The table of values for the equation \(y = x^2 - 2x - 3\) is:

\(x\) | \(-2\) | \(-1\) | \(0\) | \(1\) | \(2\) | \(3\) | \(4\) |

\(x^2\) | \(4\) | \(1\) | \(0\) | \(1\) | \(4\) | \(9\) | \(16\) |

\(2x\) | \(-4\) | \(-2\) | \(0\) | \(2\) | \(4\) | \(6\) | \(8\) |

\(3\) | \(3\) | \(3\) | \(3\) | \(3\) | \(3\) | \(3\) | \(3\) |

\(y\) | \(5\) | \(0\) | \(-3\) | \(-4\) | \(-3\) | \(0\) | \(5\) |

**Step 2**: Plot the points in the graph using a suitable scale.

**Step 3**: Join the points by a smooth curve.

**Step 4**: In the graph, observe that the curve intersects the \(X\) - axis at \(2\) points \((-1,0)\) and \((3,0)\). Therefore, the roots of the equation are \(-1\) and \(3\).

Since there are two points of intersection with the \(X\) - axis, the given equation has real and unequal roots.

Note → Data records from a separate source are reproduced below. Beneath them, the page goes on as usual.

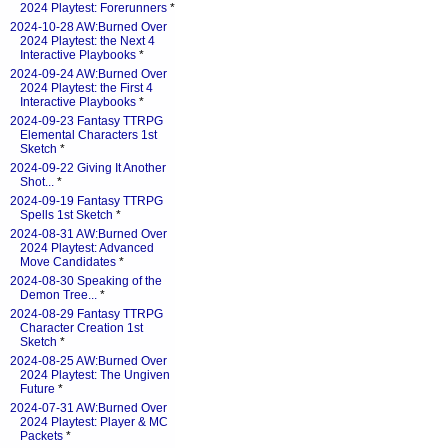
2024 Playtest: Forerunners
*
2024-10-28 AW:Burned Over
2024 Playtest: the Next 4
Interactive Playbooks
*
2024-09-24 AW:Burned Over
2024 Playtest: the First 4
Interactive Playbooks
*
2024-09-23 Fantasy TTRPG
Elemental Characters 1st
Sketch
*
2024-09-22 Giving It Another
Shot...
*
2024-09-19 Fantasy TTRPG
Spells 1st Sketch
*
2024-08-31 AW:Burned Over
2024 Playtest: Advanced
Move Candidates
*
2024-08-30 Speaking of the
Demon Tree...
*
2024-08-29 Fantasy TTRPG
Character Creation 1st
Sketch
*
2024-08-25 AW:Burned Over
2024 Playtest: The Ungiven
Future
*
2024-07-31 AW:Burned Over
2024 Playtest: Player & MC
Packets
*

**2**. Find the nature of the solutions of the equation \(y = x^2 - 10x + 25\).

**Solution**:

**Step 1**: Draw the graph of the equation \(y = x^2 - 10x + 25\).

The table of values for the equation \(y = x^2 - 10x + 25\) is given by:

\(x\) | \(3\) | \(4\) | \(5\) | \(6\) | \(7\) |

\(x^2\) | \(9\) | \(16\) | \(25\) | \(36\) | \(49\) |

\(10x\) | \(30\) | \(40\) | \(50\) | \(60\) | \(70\) |

\(25\) | \(25\) | \(25\) | \(25\) | \(25\) | \(25\) |

\(y\) | \(4\) | \(1\) | \(0\) | \(1\) | \(4\) |

**Step 2**: Plot the points in the graph.

**Step 3**: Join the points by a smooth curve.

**Step 4**: Here, the curve meets the \(X\) - axis at only one point. Therefore, the point of intersection of the parabola with \(X\) - axis for the given equation is \((5,0)\).

Since the point of intersection is only one point with \(X\) - axis, the given quadratic equation has real and equal roots.